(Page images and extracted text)
◇ ◇ ◇ ◇ ◇

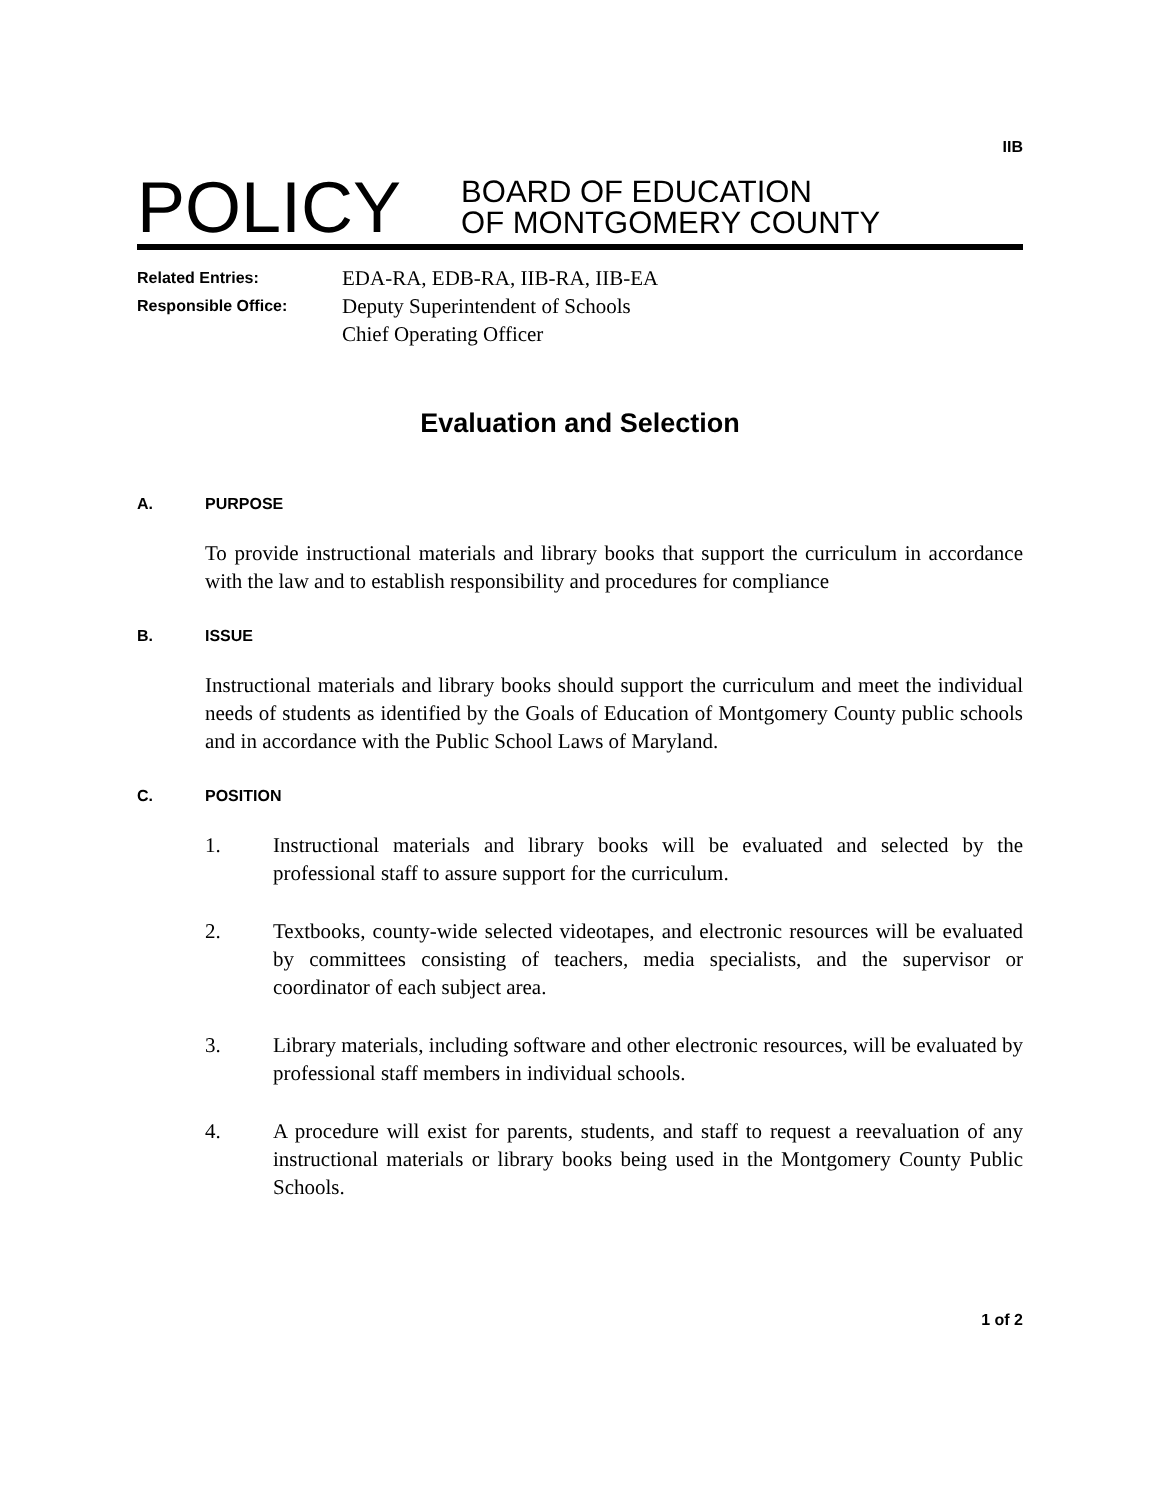IIB
POLICY
BOARD OF EDUCATION
OF MONTGOMERY COUNTY
Related Entries:
EDA-RA, EDB-RA, IIB-RA, IIB-EA
Responsible Office:
Deputy Superintendent of Schools
Chief Operating Officer
Evaluation and Selection
A. PURPOSE
To provide instructional materials and library books that support the curriculum in accordance with the law and to establish responsibility and procedures for compliance
B. ISSUE
Instructional materials and library books should support the curriculum and meet the individual needs of students as identified by the Goals of Education of Montgomery County public schools and in accordance with the Public School Laws of Maryland.
C. POSITION
1. Instructional materials and library books will be evaluated and selected by the professional staff to assure support for the curriculum.
2. Textbooks, county-wide selected videotapes, and electronic resources will be evaluated by committees consisting of teachers, media specialists, and the supervisor or coordinator of each subject area.
3. Library materials, including software and other electronic resources, will be evaluated by professional staff members in individual schools.
4. A procedure will exist for parents, students, and staff to request a reevaluation of any instructional materials or library books being used in the Montgomery County Public Schools.
1 of 2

◇ ◇ ◇ ◇ ◇

◆ **Required action**:
Exclude the pictures, then write out every record exactly as it stands.

◆ **Finished exercise**:
IIB
POLICY
BOARD OF EDUCATION
OF MONTGOMERY COUNTY
Related Entries:
EDA-RA, EDB-RA, IIB-RA, IIB-EA
Responsible Office:
Deputy Superintendent of Schools
Chief Operating Officer
Evaluation and Selection
A. PURPOSE
To provide instructional materials and library books that support the curriculum in accordance with the law and to establish responsibility and procedures for compliance
B. ISSUE
Instructional materials and library books should support the curriculum and meet the individual needs of students as identified by the Goals of Education of Montgomery County public schools and in accordance with the Public School Laws of Maryland.
C. POSITION
1. Instructional materials and library books will be evaluated and selected by the professional staff to assure support for the curriculum.
2. Textbooks, county-wide selected videotapes, and electronic resources will be evaluated by committees consisting of teachers, media specialists, and the supervisor or coordinator of each subject area.
3. Library materials, including software and other electronic resources, will be evaluated by professional staff members in individual schools.
4. A procedure will exist for parents, students, and staff to request a reevaluation of any instructional materials or library books being used in the Montgomery County Public Schools.
1 of 2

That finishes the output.